Occasionally you may swap a component and find that the problem still exists, but has changed in some way. This tells you that the components you just swapped are somehow different (different calibration, different function), and nothing more. However, don't dismiss this information just because it doesn't lead you straight to the problem -- look for other changes in the system as a whole as a result of the swap, and try to figure out what these changes tell you about the source of the problem.

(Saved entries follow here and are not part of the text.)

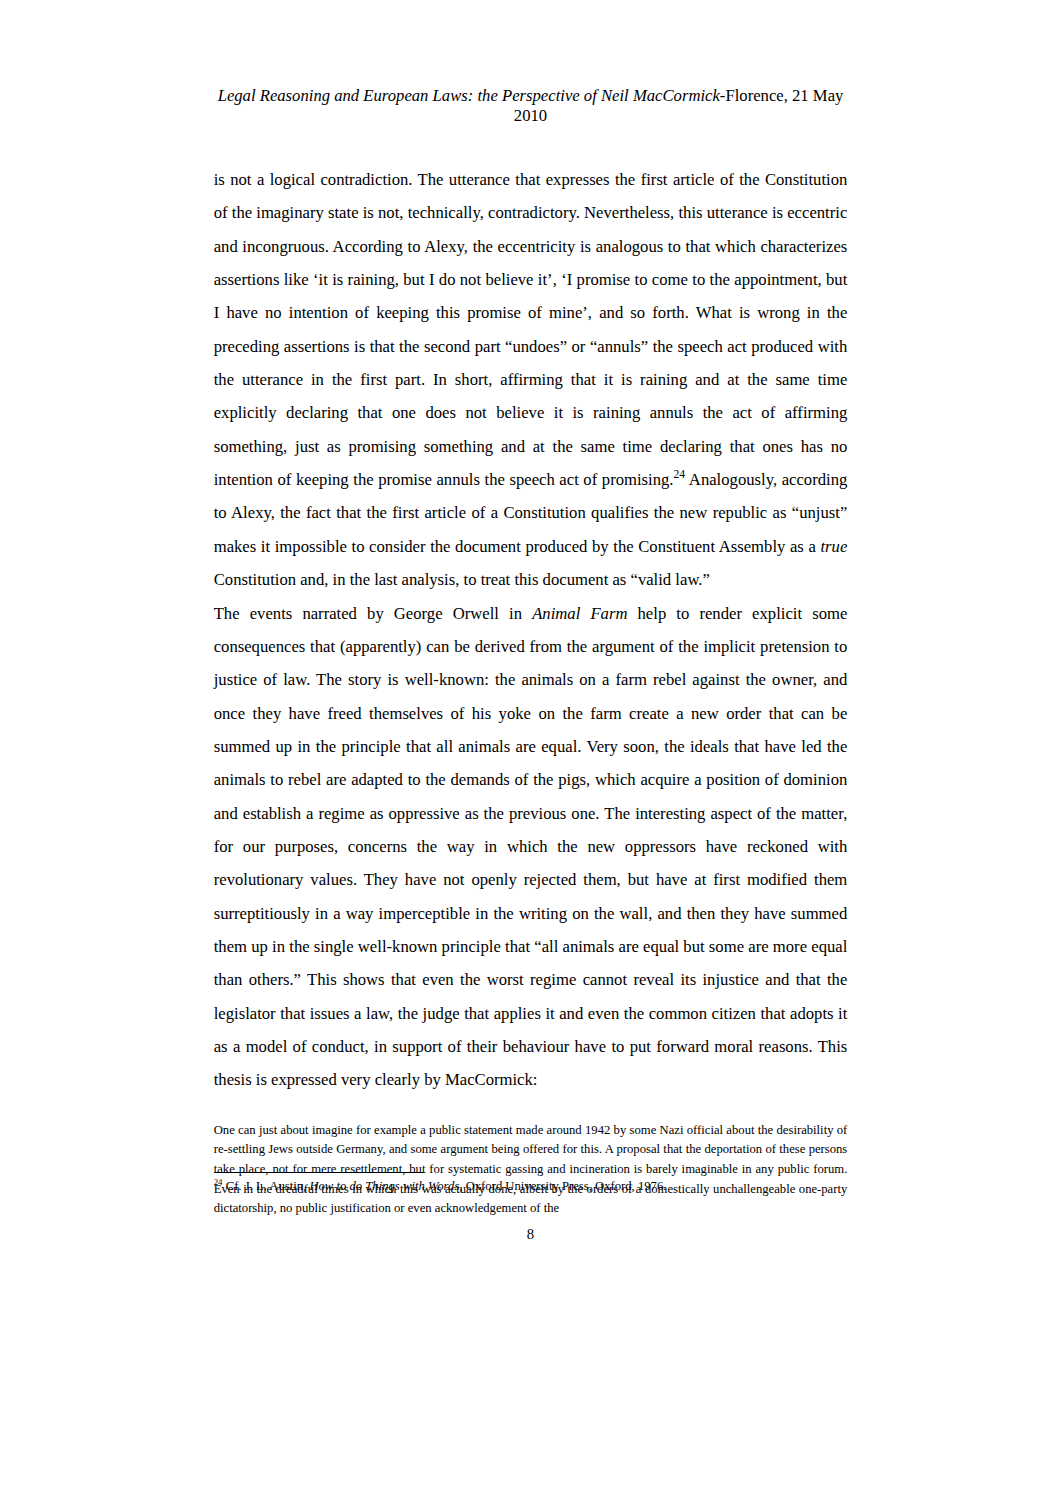Legal Reasoning and European Laws: the Perspective of Neil MacCormick-Florence, 21 May 2010
is not a logical contradiction. The utterance that expresses the first article of the Constitution of the imaginary state is not, technically, contradictory. Nevertheless, this utterance is eccentric and incongruous. According to Alexy, the eccentricity is analogous to that which characterizes assertions like ‘it is raining, but I do not believe it’, ‘I promise to come to the appointment, but I have no intention of keeping this promise of mine’, and so forth. What is wrong in the preceding assertions is that the second part “undoes” or “annuls” the speech act produced with the utterance in the first part. In short, affirming that it is raining and at the same time explicitly declaring that one does not believe it is raining annuls the act of affirming something, just as promising something and at the same time declaring that ones has no intention of keeping the promise annuls the speech act of promising.24 Analogously, according to Alexy, the fact that the first article of a Constitution qualifies the new republic as “unjust” makes it impossible to consider the document produced by the Constituent Assembly as a true Constitution and, in the last analysis, to treat this document as “valid law.”
The events narrated by George Orwell in Animal Farm help to render explicit some consequences that (apparently) can be derived from the argument of the implicit pretension to justice of law. The story is well-known: the animals on a farm rebel against the owner, and once they have freed themselves of his yoke on the farm create a new order that can be summed up in the principle that all animals are equal. Very soon, the ideals that have led the animals to rebel are adapted to the demands of the pigs, which acquire a position of dominion and establish a regime as oppressive as the previous one. The interesting aspect of the matter, for our purposes, concerns the way in which the new oppressors have reckoned with revolutionary values. They have not openly rejected them, but have at first modified them surreptitiously in a way imperceptible in the writing on the wall, and then they have summed them up in the single well-known principle that “all animals are equal but some are more equal than others.” This shows that even the worst regime cannot reveal its injustice and that the legislator that issues a law, the judge that applies it and even the common citizen that adopts it as a model of conduct, in support of their behaviour have to put forward moral reasons. This thesis is expressed very clearly by MacCormick:
One can just about imagine for example a public statement made around 1942 by some Nazi official about the desirability of re-settling Jews outside Germany, and some argument being offered for this. A proposal that the deportation of these persons take place, not for mere resettlement, but for systematic gassing and incineration is barely imaginable in any public forum. Even in the dreadful times in which this was actually done, albeit by the orders of a domestically unchallengeable one-party dictatorship, no public justification or even acknowledgement of the
24 Cf. J. L. Austin, How to do Things with Words, Oxford University Press, Oxford, 1976.
8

An important caveat to this technique is the possibility of causing further damage. Suppose a component has failed because of another, less conspicuous failure in the system. Swapping the failed component with a good component will cause the good component to fail as well. For example, suppose that a circuit develops a short, which "blows" the protective fuse for that circuit. The blown fuse is not evident by inspection, and you don't have a meter to electrically test the fuse, so you decide to swap the suspect fuse with one of the same rating from a working circuit. As a result of this, the good fuse that you move to the shorted circuit blows as well, leaving you with two blown fuses and two non-working circuits. At least you know for certain that the original fuse was blown, because the circuit it was moved to stopped working after the swap, but this knowledge was gained only through the loss of a good fuse and the additional "down time" of the second circuit.
Another example to illustrate this caveat is the ignition system problem previously mentioned. Suppose that the "weak" ignition coil had caused the engine to backfire, damaging the muffler. If swapping ignition system components with another vehicle causes the problem to move to the other vehicle, damage may be done to the other vehicle's muffler as well. As a general rule, the technique of swapping identical components should be used only when there is minimal chance of causing additional damage. It is an excellent technique for isolating non-destructive problems.
Example 1: You're working on a CNC machine tool with X, Y, and Z-axis drives. The Y axis is not working, but the X and Z axes are working. All three axes share identical components (feedback encoders, servo motor drives, servo motors).
Example 2: A stereo system produces no sound on the left speaker, but the right speaker works just fine.
If the speakers have been verified as good, then you could check the cables using the same method. Swap the cables so that each one now connects to the other channel of the amplifier and to the other speaker. Again, if the problem changes sides (i.e. now the right speaker is now "dead" and the left speaker now produces sound), then the cable now connected to the right speaker must be defective. If neither swap (the speakers nor the cables) causes the problem to change sides from left to right, then the problem must lie within the amplifier (i.e. the left channel output must be "dead").
Remove parallel components
If a system is composed of several parallel or redundant components which can be removed without crippling the whole system, start removing these components (one at a time) and see if things start to work again.
Example 1: A "star" topology communications network between several computers has failed. None of the computers are able to communicate with each other.
Example 2: A household fuse keeps blowing (or the breaker keeps tripping open) after a short amount of time.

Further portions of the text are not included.